The most thorough way (if also the most time-consuming) is to map out your world's climates. If you have a proper climate map, stepping to biomes is fairly easy, but generating that climate map is itself a difficult task. You need a reasonably detailed altitude map at minimum, and if your planet is not "Earth with different geography" you also need to nail down a lot of nasty astronomical details. This is the sort of thing that researchers spend countless dollars on trying to do precisely (and still not quite managing it), so this is a hard topic. I don't have the many hours it would probably take me to do all the work for you, but I can give you a general process to form a good estimate of your planet's climates (and yes, the order of these steps is important, because generally each requires the previous step to be done):
- Develop your altitude map. This is the basis of generating your climates. The more detail you have, the better, but to-the-metre height measurements is overkill. At minimum, you need to easily separate these categories: deep ocean, shallow ocean (0-300m), lowlands, plateaus/highlands (~1000-2000m), and mountains.
- Map out your ocean currents. The basic rule here is that hot currents go towards the poles, cold currents to the equator. If you've done it correctly, you're going to end up with lots of circles and loops over the water; any current that's a dead end is a sign that you've probably made a mistake.

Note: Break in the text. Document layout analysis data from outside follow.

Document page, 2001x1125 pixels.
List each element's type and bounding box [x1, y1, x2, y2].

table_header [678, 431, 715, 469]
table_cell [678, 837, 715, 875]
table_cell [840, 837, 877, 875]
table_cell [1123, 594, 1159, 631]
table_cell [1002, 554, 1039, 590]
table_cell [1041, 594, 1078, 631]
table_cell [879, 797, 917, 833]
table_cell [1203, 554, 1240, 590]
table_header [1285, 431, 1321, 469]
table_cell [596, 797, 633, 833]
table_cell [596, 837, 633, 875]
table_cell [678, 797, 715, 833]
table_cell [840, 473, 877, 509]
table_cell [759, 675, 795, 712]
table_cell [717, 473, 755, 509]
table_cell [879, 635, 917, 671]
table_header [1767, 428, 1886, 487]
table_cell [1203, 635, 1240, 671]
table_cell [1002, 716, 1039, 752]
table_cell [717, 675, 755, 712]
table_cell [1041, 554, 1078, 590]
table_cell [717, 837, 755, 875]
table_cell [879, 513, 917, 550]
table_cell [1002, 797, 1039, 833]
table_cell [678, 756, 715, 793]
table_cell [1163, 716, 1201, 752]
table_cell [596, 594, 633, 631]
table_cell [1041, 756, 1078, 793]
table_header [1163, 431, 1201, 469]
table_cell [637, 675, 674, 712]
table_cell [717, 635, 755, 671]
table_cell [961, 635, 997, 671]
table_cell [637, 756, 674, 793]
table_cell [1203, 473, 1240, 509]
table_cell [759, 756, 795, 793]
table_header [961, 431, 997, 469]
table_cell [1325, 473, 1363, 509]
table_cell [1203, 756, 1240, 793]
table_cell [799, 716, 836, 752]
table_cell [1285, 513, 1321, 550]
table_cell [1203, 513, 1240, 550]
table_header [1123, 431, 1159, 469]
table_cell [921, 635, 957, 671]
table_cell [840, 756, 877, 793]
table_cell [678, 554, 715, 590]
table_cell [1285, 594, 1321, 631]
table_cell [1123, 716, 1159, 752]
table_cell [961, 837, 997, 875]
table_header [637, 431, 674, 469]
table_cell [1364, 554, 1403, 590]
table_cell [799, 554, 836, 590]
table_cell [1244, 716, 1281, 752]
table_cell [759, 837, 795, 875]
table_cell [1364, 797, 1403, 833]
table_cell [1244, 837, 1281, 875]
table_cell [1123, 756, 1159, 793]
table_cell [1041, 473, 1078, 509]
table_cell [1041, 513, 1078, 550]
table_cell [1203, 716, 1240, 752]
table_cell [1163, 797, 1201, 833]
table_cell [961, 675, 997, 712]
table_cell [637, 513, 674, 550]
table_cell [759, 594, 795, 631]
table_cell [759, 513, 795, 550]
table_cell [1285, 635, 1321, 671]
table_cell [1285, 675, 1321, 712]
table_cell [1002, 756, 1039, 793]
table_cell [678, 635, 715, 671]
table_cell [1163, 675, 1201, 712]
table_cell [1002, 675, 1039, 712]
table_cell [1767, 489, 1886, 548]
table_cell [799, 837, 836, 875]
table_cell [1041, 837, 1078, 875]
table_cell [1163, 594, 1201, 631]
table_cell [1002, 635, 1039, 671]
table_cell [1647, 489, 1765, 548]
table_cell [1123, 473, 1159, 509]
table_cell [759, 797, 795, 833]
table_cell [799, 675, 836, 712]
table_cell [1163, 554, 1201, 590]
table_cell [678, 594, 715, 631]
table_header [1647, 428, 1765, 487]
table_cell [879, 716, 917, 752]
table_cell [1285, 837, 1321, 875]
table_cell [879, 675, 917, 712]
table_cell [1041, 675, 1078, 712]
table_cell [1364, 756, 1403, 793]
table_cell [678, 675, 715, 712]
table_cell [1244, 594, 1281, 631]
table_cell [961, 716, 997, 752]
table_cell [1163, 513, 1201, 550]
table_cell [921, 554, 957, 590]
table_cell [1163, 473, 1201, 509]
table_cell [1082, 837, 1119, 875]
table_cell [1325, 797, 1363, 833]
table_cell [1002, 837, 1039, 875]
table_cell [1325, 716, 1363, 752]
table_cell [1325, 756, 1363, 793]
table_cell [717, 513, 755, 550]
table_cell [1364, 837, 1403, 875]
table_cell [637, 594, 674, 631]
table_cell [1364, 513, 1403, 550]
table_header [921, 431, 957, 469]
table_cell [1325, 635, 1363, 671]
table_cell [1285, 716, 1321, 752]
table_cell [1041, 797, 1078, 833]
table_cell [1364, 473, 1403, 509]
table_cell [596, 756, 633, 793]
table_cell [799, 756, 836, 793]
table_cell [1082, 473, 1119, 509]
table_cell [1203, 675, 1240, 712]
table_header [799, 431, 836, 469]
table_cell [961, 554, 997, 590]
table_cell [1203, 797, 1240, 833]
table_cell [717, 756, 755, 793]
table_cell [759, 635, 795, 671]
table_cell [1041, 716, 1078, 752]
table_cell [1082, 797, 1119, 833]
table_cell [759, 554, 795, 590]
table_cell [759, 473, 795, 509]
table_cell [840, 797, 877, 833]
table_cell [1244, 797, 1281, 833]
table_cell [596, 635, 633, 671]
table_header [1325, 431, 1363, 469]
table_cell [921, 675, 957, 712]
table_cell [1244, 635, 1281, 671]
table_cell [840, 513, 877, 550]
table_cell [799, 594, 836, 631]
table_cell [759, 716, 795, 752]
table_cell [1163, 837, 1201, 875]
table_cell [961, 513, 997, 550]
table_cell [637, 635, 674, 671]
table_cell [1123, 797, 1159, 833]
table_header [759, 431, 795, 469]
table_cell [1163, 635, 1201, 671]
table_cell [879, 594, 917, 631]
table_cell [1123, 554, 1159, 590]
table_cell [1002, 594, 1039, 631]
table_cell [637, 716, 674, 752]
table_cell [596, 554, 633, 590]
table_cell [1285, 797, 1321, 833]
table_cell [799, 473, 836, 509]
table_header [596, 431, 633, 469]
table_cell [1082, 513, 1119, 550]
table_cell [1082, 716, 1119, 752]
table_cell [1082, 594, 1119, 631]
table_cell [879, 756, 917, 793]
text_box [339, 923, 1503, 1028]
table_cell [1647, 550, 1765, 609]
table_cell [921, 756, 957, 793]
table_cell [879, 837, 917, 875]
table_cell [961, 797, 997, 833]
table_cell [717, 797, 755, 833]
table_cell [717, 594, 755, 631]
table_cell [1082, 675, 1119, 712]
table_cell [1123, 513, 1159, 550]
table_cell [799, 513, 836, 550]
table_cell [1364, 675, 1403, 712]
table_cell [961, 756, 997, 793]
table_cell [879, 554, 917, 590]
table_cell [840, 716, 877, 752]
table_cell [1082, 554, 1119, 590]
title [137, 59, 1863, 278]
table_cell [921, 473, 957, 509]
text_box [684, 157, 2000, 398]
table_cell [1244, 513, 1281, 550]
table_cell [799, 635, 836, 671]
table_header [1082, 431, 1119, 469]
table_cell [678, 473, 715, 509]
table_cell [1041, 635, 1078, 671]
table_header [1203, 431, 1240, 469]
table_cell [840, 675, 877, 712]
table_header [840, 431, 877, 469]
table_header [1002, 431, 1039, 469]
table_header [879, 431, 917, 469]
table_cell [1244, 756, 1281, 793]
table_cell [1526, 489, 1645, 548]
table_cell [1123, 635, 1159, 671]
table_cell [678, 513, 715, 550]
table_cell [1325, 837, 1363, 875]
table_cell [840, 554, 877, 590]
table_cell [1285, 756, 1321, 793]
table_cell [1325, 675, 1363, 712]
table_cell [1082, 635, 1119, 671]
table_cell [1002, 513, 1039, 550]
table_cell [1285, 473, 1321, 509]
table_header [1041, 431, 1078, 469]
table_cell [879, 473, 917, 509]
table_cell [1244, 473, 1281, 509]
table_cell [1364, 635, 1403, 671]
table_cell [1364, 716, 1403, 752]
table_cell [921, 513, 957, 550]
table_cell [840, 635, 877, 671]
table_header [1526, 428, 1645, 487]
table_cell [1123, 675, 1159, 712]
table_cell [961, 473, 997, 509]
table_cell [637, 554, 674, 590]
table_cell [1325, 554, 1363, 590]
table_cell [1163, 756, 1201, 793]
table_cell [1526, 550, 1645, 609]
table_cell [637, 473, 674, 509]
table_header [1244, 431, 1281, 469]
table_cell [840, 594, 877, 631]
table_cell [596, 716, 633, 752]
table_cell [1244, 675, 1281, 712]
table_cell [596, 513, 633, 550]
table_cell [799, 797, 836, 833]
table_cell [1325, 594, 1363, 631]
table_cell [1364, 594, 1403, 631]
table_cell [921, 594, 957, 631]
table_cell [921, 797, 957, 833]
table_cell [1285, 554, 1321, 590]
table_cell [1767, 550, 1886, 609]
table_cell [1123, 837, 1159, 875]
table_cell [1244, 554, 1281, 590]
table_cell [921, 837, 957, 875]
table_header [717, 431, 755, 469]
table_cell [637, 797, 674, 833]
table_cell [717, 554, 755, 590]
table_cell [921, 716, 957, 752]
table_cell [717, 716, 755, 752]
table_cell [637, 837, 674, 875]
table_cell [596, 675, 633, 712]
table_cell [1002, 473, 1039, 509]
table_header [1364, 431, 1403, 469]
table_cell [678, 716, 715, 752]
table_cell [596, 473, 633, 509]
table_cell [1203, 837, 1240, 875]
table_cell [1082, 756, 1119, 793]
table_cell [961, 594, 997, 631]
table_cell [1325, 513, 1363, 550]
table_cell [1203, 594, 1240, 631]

- Map out high-pressure and low-pressure zones. This requires two maps, as will most of the subsequent steps, one each for summer and winter (don't forget that winter in one hemisphere is summer in the other).
- Wind patterns come next. You'll need the pressure zone maps for this, and you'll end up with two maps once again; you might even want to draw the wind patterns on the same map. Winds blowing into a high pressure zone, across a mountain range (in the absence of an actual pass), or out of a low pressure zone, are signs that you're doing it wrong.
- Move on to temperature. This is a very tricky step that involves some guesswork, and you're going to need most of the previous maps to put this one together. Once again, two maps are necessary. Basically, you're going to divide your map into a few types of regions dictated by nearby ocean currents (or lack of them), utilize a temperature average based on latitude, and adjust that to match the differing conditions of those various regions. Hard-and-fast rules here are difficult, so a lot of this comes down to your own judgement.
- Precipitation is probably the ugliest step of all. Your maps for winds, ocean currents, and pressure zones will all be necessary here, and you will once again be making two maps. I don't even try to get actual measurements of rainfall: I just try to divide things up into general categories (none, low, moderate, high, extreme). To do that, I map out the major precipitation influences (namely: orographic lift/rain shadow, the ITCZ, and various wind patterns blowing from water to land like storm paths and the westerlies) and find how many are present in a given area to assign an appropriate precipitation rating.
- Climates are, after all of the previous steps, really quite simple. You take the precipitation and temperature maps (there should be four in all, unless your planet has no axial tilt and thus no real seasons), and for each point on your map you get summer and winter conditions of temperature and rainfall. Match those up against the climate classification of your choice (I favor the Koppen climates, nicely straightforward and widely used) and color in the appropriate climate.
For more details, such as how to actually go about most of these steps, I posted a thorough guide in an answer to a different question here, which I'm basically summarizing in my answer here and now.
Now, if you're just looking for a quick and easy set of tips, I can give you a few. If you have tropical conditions anywhere near tundra, and there isn't a 3000m+ altitude gap to justify the shift, that's an obvious problem. Tundra regions, in their warmest months, do not reach the coldest month in a tropical area. Snowfall in a jungle, for the same reason, is a giant writing error. Also, climates tend to change gradually, over a considerable distance. Two wildly different climates will not normally be found next to each other, barring a mountain range (the Andes, the Himalayas, the Alps, the Rocky Mountains, etc.) or other significant altitude change that can interfere with winds and rainfall dividing the two climates.